Actividades:
1. Responde según el relato:
(a) ¿Qué enfermedad llegó a sospechar quien narra antes de que los hijos de Ramona se lo descartaran?
(b) ¿Qué le entregaron las enfermeras que la cambiaron al internarla en terapia intensiva?
(c) ¿Con qué frase se despidió Ramona?
2. Reproduce el tramo del relato que va desde "Pensé que tal" hasta "a ver doctor.".

Sin embargo, contradiciendo los pronósticos, no andaba bien. Sus descompensaciones eran frecuentes y teníamos que internarla para corregir las glucemias o tratar sus infecciones urinarias a repetición. Y eso que le daba todo anotado, las indicaciones médicas, las recetas para que le entreguen los medicamentos gratis y todas las dietas impresas para que mi letra de médico no fuera un obstáculo. Llegué a pensar que estaba entrando en una demencia, una enfermedad de Alzheimer, pero sus hijos me confirmaron que jamás tenía un olvido, que la cabeza de la mamá era una computadora.
Una madrugada la trajeron en un coma diabético. Conseguimos cama en terapia intensiva y al internarla las enfermeras que la cambiaron me trajeron un rollo de papeles sujetos por una gomita. Parecía un fajo de billetes, pero eran todas las recetas e indicaciones desde que se atendía conmigo. Amarillentas las primeras, desteñidas y acomodadas según la fecha de las consultas.
Mi primera reacción fue de un enojo tremendo. Los médicos tendemos a echarle la culpa al paciente cuando las cosas no andan bien. Por qué razón no cumpliría con el tratamiento, y eso que tomaba la precaución de darle todo prolijamente anotado.
Pensé que tal vez era la rebeldía contra la enfermedad, o la resistencia, o la bronca por tantos años de postergación, o una forma encubierta, inconsciente, de no querer vivir.
Cuando salió del coma fue lo primero que le pregunté:
-¿Qué hiciste Ramona?, ¿te querés morir?
Con la cabeza me dijo que no y así, muda, comenzó a llorar a lo Ramona, a secas, como conteniendo las lágrimas, sin estridencias y sin bajar la vista. Metí la mano en el bolsillo y le devolví el rollo de sus recetas e indicaciones. Ella lo guardó sin decir nada. Se fue de alta unos días después y me dijo “gracias por todo”. Pensé que pocas mujeres como ella se aferraban con uñas y dientes a la vida. Se despidió con una amenaza:
-Ya va a ver doctor.
Pasaron meses sin noticias de Ramona. Pensé que el susto del coma y la terapia intensiva habían logrado la adhesión al tratamiento que no había conseguido en decenas de consultas.

Extractos de datos:
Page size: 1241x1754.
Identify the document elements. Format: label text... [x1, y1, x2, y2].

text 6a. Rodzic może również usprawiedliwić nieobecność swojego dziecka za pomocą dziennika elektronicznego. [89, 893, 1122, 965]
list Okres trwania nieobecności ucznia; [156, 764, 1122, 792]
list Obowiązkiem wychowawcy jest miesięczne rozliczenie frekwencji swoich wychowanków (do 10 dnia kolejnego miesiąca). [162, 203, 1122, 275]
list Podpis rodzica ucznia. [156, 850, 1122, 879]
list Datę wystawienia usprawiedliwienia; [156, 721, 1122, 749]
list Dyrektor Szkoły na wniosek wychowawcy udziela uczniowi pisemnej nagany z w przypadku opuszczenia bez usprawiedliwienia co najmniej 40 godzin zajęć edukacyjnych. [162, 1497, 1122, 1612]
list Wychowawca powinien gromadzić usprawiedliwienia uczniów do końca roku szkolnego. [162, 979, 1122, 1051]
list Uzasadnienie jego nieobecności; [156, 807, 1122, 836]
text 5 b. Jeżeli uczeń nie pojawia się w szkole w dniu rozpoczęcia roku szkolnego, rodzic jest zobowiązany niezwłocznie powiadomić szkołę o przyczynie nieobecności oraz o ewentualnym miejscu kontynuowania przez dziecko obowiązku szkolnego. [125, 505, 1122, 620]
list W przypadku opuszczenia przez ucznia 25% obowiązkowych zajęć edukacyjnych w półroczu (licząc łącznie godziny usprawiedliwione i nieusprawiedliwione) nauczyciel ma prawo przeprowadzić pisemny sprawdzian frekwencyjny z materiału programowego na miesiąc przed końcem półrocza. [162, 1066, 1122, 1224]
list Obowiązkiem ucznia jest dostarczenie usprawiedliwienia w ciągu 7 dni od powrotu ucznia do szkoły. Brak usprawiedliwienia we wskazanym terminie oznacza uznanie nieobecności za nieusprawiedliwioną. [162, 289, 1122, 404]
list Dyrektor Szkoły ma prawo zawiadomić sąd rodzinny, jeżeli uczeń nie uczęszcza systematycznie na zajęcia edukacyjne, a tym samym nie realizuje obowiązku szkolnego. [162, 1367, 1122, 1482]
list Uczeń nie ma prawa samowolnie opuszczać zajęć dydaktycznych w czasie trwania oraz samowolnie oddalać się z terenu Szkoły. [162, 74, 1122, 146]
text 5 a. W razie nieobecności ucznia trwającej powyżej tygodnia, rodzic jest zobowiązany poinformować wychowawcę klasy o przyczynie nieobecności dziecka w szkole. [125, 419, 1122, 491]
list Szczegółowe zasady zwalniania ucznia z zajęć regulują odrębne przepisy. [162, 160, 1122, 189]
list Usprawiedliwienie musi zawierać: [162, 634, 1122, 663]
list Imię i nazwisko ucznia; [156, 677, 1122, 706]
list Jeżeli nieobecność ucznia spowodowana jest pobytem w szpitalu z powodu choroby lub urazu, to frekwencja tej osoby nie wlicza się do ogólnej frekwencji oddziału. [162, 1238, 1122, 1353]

Respuestas:
1.
(a) Una demencia, una enfermedad de Alzheimer.
(b) Un rollo de papeles sujetos por una gomita, con todas sus recetas e indicaciones.
(c) "Ya va a ver doctor."

2.
Pensé que tal vez era la rebeldía contra la enfermedad, o la resistencia, o la bronca por tantos años de postergación, o una forma encubierta, inconsciente, de no querer vivir.
Cuando salió del coma fue lo primero que le pregunté:
-¿Qué hiciste Ramona?, ¿te querés morir?
Con la cabeza me dijo que no y así, muda, comenzó a llorar a lo Ramona, a secas, como conteniendo las lágrimas, sin estridencias y sin bajar la vista. Metí la mano en el bolsillo y le devolví el rollo de sus recetas e indicaciones. Ella lo guardó sin decir nada. Se fue de alta unos días después y me dijo “gracias por todo”. Pensé que pocas mujeres como ella se aferraban con uñas y dientes a la vida. Se despidió con una amenaza:
-Ya va a ver doctor.